Local Marketing Solutions Group (LMSG), a holding company, was formed in 2012 by the executive management team of JGSullivan Interactive Inc. The purpose of the holding company, through merger and acquisition activity and organic growth, is to continue the expansion of offering the broadest and most efficient marketing solutions to national and international brands that drive revenue through local sales and marketing channels. LMSG provides marketing automation technology and a comprehensive set of supporting marketing services capabilities, allowing corporate marketing control of brand image while facilitating dissemination of product and service content and materials for local channels.

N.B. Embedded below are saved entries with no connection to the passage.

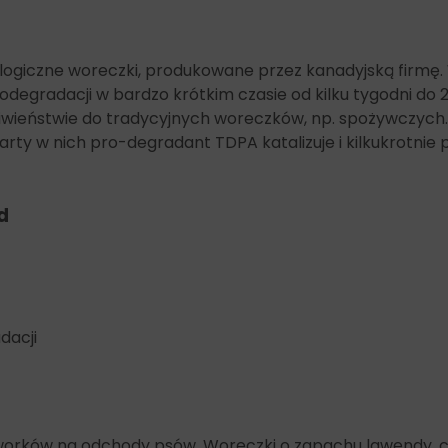
kologiczne woreczki, produkowane przez kanadyjską firmę
degradacji w bardzo krótkim czasie od kilku tygodni do 2 
eciwieństwie do tradycyjnych woreczków, np. spożywczych.
ty w nich pro-degradant TDPA katalizuje i kilkukrotnie p
d
dacji
ych worków na odchody psów. Woreczki o zapachu lawendy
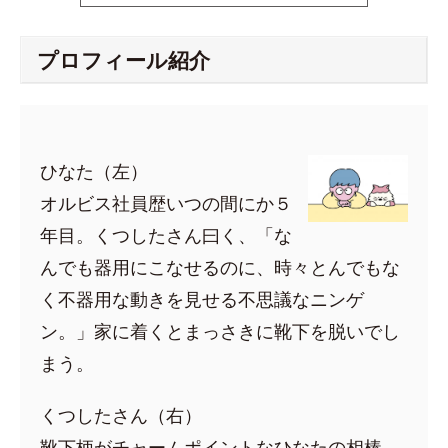
プロフィール紹介
ひなた（左）
オルビス社員歴いつの間にか５
年目。くつしたさん曰く、「な
んでも器用にこなせるのに、時々とんでもな
く不器用な動きを見せる不思議なニンゲ
ン。」家に着くとまっさきに靴下を脱いでし
まう。
くつしたさん（右）
靴下柄がチャームポイントなひなたの相棒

For additional information about the company please visit www.sedar.com.  The TSX Venture Exchange Inc. has in no way passed upon the merits of the transaction and has neither approved nor disapproved the contents of this press release.  Neither TSX Venture Exchange nor its Regulation Services Provider (as that term is defined in the policies of the TSX Venture Exchange) accepts responsibility for the adequacy or accuracy of this release.  This news release contains forward-looking information, which involves known and unknown risks, uncertainties and other factors that may cause actual events to differ materially from current expectation. Important factors – including the availability of funds and the results of financing efforts, – that could cause actual results to differ materially from the Company’s expectations are disclosed in the Company’s documents filed from time to time on SEDAR (see www.sedar.com).  Readers are cautioned not to place undue reliance on these forward-looking statements, which speak only as of the date of this press release.  The Company disclaims any intention or obligation, except to the extent required by law, to update or revise any forward-looking statements, whether as a result of new information, future events or otherwise.